# DATASET:
######
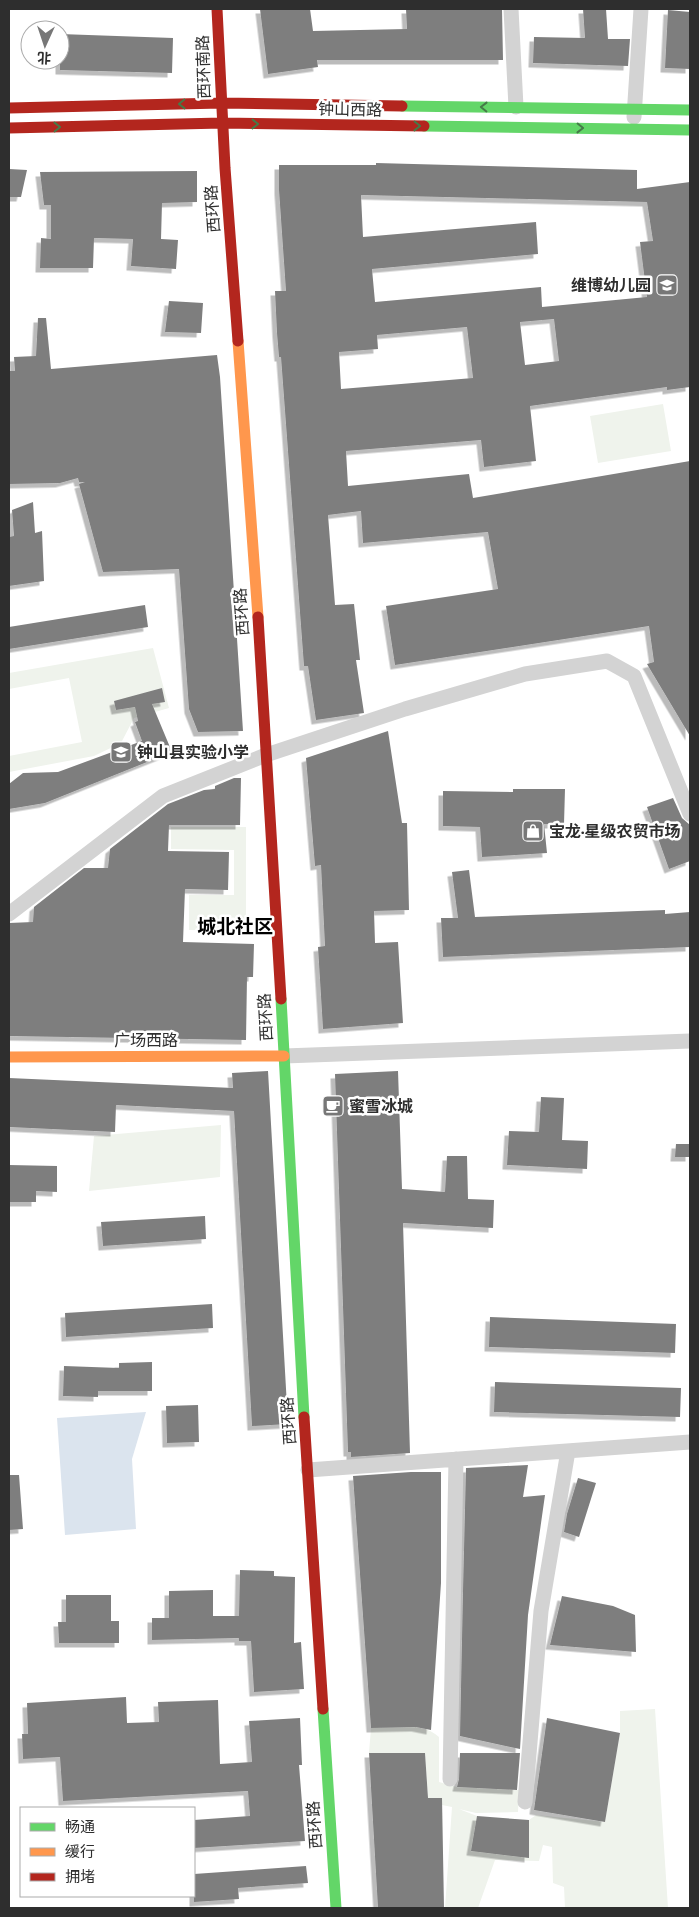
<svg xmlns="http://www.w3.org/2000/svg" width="699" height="1917" viewBox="0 0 699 1917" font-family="Karla,'Noto Sans SC',sans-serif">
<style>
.green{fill:#eff3ec}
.water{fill:#dbe4ee}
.building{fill:#7e7e7e;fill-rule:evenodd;filter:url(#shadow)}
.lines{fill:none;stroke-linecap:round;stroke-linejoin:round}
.street{stroke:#d3d3d3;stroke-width:15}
.fast{stroke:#63d668;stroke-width:11}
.slow{stroke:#ff974d;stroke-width:11}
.jam{stroke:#b3261e;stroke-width:11}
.oneway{stroke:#467a48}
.labels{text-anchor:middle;stroke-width:5;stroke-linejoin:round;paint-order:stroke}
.street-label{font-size:16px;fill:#2e2e2e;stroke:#fff}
.poi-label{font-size:16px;font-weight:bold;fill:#2e2e2e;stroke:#fff;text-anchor:start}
.quarter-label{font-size:19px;font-weight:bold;fill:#000;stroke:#fff}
</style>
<defs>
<filter id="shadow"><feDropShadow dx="-4.5" dy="4.5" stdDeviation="0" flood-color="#0004"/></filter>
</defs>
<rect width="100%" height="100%" fill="#fff"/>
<!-- green -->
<path class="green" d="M663,404L671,451L598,463L590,416Z
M153,648L169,708L134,718L121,743L94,756L9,772V756L82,742L69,678L9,689V673Z
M171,827H246V931L189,930V895H234V850L171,849Z
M221,1125L220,1177L89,1191L94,1136Z
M655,1709L668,1908H565L564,1887L553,1883L552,1847L543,1845L539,1861L495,1860L478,1908H445L452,1807L442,1805V1798H428L425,1753H369L371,1728C393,1727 421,1721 439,1737V1782L457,1787L519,1790L518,1812L476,1813L459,1809L477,1816L472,1850L529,1857V1820L536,1815L605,1822L620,1733V1711Z"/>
<!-- water -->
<path class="water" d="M146,1412L132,1459L136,1529L65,1535L57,1418Z"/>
<!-- building -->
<path class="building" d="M260,9H310L313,31L407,29L406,9H502L503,60H317L318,67L268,74Z
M583,9H606L608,39H630L628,66L533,63L534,37L585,38Z
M668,10L690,12V69L665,68Z
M60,34L173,38L172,73L60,70Z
M376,163L637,170V189L690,182V387L667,390V387L530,406L536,461L484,467L481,440L346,451L348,486L469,474L473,498L690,461V736L647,664L654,662L649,626L395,665L386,606L498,589L488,532L363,543L361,511L328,515L335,605L354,604L360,660H356L364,713L316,720L308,666H304L281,357H279L277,333L275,291H286L279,190V165H376ZM361,195L647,202L653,241L640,242L647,297L542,307L541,287L375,302L372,269L538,254L536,222L363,237ZM554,319L559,361L525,365L520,322ZM467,327L473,378L341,389L339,352L378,349L377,335Z
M9,169L27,170L21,197H9Z
M197,171V202L162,203L161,239L178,240L176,269L131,266L133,239L94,238L93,268H40L41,238L51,239V205H44L40,172Z
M169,301L203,303L201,333L165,332Z
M38,318H46L51,369L217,355L220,377L243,731L198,732L189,709L179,569L103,572L79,484L85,482H79L78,478L60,483L9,484V371H15L14,357L36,356Z
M33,502L35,533L42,531L44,581L9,586V537L14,536L12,510Z
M145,605L148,627L9,649V627Z
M162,688L165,702L152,704L172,752L45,803L9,809V784L23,773L58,772L142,741L135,722L138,721L135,707L116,710L114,701Z
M388,731L402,823H407L409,910L374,911L375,943L398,942L403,1023L323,1029L318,947L325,946L321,865L315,866L306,758Z
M234,778H241L240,825H169L168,851L229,852L228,890L185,889L183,942L254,944L253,977H247L246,1040L9,1036V923L33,922L34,907L84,868H108L110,849L168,804L204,790L215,789V786Z
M513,789H565L564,824H544L547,853L482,857L480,827L443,826V791L513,792Z
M673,798L682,818L690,825V861L669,869L647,807Z
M469,870L475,917L665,910V914L690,912V947L443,957L441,918H458L452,872Z
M268,1071L288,1424L252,1426L234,1111L116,1105L115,1132L9,1127V1078L233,1088L232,1073Z
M398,1071L402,1189L445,1192L447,1156H467L468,1199L494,1200L493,1228L403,1223L410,1453L351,1457V1452H348L335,1074Z
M541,1097L564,1098L562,1140L588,1141L587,1169L507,1165L509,1131L539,1132Z
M676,1144H690V1157H675Z
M9,1165L57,1166V1192L36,1191V1202H9Z
M205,1216L206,1239L103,1246L101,1222Z
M212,1304L213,1328L66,1337L65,1313Z
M490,1317L676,1324L675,1353L489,1347Z
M152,1362V1391H98V1397L63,1396L64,1366L119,1368V1363Z
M495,1382L681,1388L680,1417L494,1412Z
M198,1405L199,1442L167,1443L166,1406Z
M528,1465L523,1497L545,1495L528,1615L520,1749L460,1736L463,1591L466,1468Z
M411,1472H441V1583L431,1730L416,1727L371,1728L353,1476Z
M9,1475H19L23,1529L9,1530Z
M578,1478L596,1483L579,1537L564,1532L567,1514Z
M240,1570L274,1571V1576L295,1577L294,1643L301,1642L304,1689L254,1692L251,1641H239V1638L152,1640V1618H169V1591L213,1590V1616H239Z
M66,1595H111V1621H119V1643H59L58,1622H66Z
M562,1596L613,1606L635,1615L636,1652L550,1645Z
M126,1697L127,1723L159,1722L158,1702L218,1700L220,1764L252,1762L249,1721L300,1718L302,1765H299L305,1841L194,1848V1820L250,1816L248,1791L63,1801L60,1757L23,1759L22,1734H28L27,1703Z
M547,1718L620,1733L605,1822L534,1810Z
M369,1753H425L428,1798H442L444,1908H378Z
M460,1753H520L517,1790L457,1787L459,1779Z
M477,1816L529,1820V1858L471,1851Z
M306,1866L308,1883L238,1888L239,1899L194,1902V1874Z"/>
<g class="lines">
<!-- street -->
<path class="street" d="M511,9L516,107
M634,117L641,9
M9,914L163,796L266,755L405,709L525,674L607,661L634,676L690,814
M284,1056L690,1041
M308,1470L690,1442
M450,1779L456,1459
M525,1802L541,1611L568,1451"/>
<!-- fast -->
<path class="fast" d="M402,106L690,110
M424,126L690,130
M281,999L304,1417
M323,1709L336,1908"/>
<!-- slow -->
<path class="slow" d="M238,341L258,617
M9,1057L284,1056"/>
<!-- jam -->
<path class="jam" d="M217,9L225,168L238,341
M9,108L221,103L402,106
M9,128L222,123L424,126
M258,617L281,999
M304,1417L323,1709"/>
</g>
<!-- one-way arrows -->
<defs><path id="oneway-chevron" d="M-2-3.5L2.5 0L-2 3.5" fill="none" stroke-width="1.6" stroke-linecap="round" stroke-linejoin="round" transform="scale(1.25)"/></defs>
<g class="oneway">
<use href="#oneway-chevron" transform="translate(182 104) rotate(179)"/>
<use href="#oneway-chevron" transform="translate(484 107) rotate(-179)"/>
<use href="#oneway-chevron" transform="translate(255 124) rotate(1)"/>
<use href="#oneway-chevron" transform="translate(417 126) rotate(1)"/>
<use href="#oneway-chevron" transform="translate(57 127) rotate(-1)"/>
<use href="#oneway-chevron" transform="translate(580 128) rotate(1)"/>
</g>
<!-- icons -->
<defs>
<g id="school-square" transform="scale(1.125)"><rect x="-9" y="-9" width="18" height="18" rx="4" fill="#777" stroke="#fff"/><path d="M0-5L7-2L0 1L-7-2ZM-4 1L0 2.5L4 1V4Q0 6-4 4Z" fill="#fff"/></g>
<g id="shop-square" transform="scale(1.125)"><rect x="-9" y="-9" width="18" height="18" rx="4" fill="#777" stroke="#fff"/><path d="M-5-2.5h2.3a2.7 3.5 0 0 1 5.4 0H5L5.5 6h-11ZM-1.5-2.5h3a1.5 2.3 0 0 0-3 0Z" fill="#fff"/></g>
<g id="cafe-square" transform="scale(1.125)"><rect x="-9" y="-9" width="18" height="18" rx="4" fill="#777" stroke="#fff"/><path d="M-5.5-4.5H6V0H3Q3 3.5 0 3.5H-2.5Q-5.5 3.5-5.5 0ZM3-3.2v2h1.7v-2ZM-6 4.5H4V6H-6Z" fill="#fff"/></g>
</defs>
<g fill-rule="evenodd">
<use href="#school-square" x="667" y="285"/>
<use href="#school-square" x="121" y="752"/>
<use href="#shop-square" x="533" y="831"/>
<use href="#cafe-square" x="333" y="1106"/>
</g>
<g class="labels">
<!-- street labels -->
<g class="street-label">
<text transform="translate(203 67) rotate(-92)" y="6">西环南路</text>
<text transform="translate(350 109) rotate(1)" y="6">钟山西路</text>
<text transform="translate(212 209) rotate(-94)" y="6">西环路</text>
<text transform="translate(241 612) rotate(-94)" y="6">西环路</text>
<text transform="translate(265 1017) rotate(-93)" y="6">西环路</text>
<text x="146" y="1046">广场西路</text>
<text transform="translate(288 1421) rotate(-94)" y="6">西环路</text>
<text transform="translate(314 1825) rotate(-94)" y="6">西环路</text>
</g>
<!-- poi labels -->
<g class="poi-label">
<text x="651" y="291" text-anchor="end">维博幼儿园</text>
<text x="137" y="758">钟山县实验小学</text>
<text x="549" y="837">宝龙·星级农贸市场</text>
<text x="349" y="1112">蜜雪冰城</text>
</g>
<!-- quarter labels -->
<g class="quarter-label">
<text x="235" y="933">城北社区</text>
</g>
</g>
<!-- border -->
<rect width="699" height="1917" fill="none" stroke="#2e2e2e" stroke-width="20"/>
<!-- legend -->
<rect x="20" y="1807" width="175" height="90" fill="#ffffff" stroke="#ababab"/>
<rect x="30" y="1823" width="25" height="8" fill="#63d668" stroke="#ababab"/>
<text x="65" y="1832" font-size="15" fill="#2e2e2e">畅通</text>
<rect x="30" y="1848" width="25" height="8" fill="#ff974d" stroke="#ababab"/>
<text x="65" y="1857" font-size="15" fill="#2e2e2e">缓行</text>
<rect x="30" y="1873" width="25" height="8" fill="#b3261e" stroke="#ababab"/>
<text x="65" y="1882" font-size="15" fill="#2e2e2e">拥堵</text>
<!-- north arrow -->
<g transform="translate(45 45) rotate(183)"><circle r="24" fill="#ffffff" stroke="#ababab"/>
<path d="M0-4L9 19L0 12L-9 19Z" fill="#777777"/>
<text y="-8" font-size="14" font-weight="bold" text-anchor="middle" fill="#2e2e2e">北</text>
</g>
</svg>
######
# WHAT TO PRODUCE:
The job here is to find each line above with the word "lines" and copy it.

# ANSWER SPACE:
.lines{fill:none;stroke-linecap:round;stroke-linejoin:round}
<g class="lines">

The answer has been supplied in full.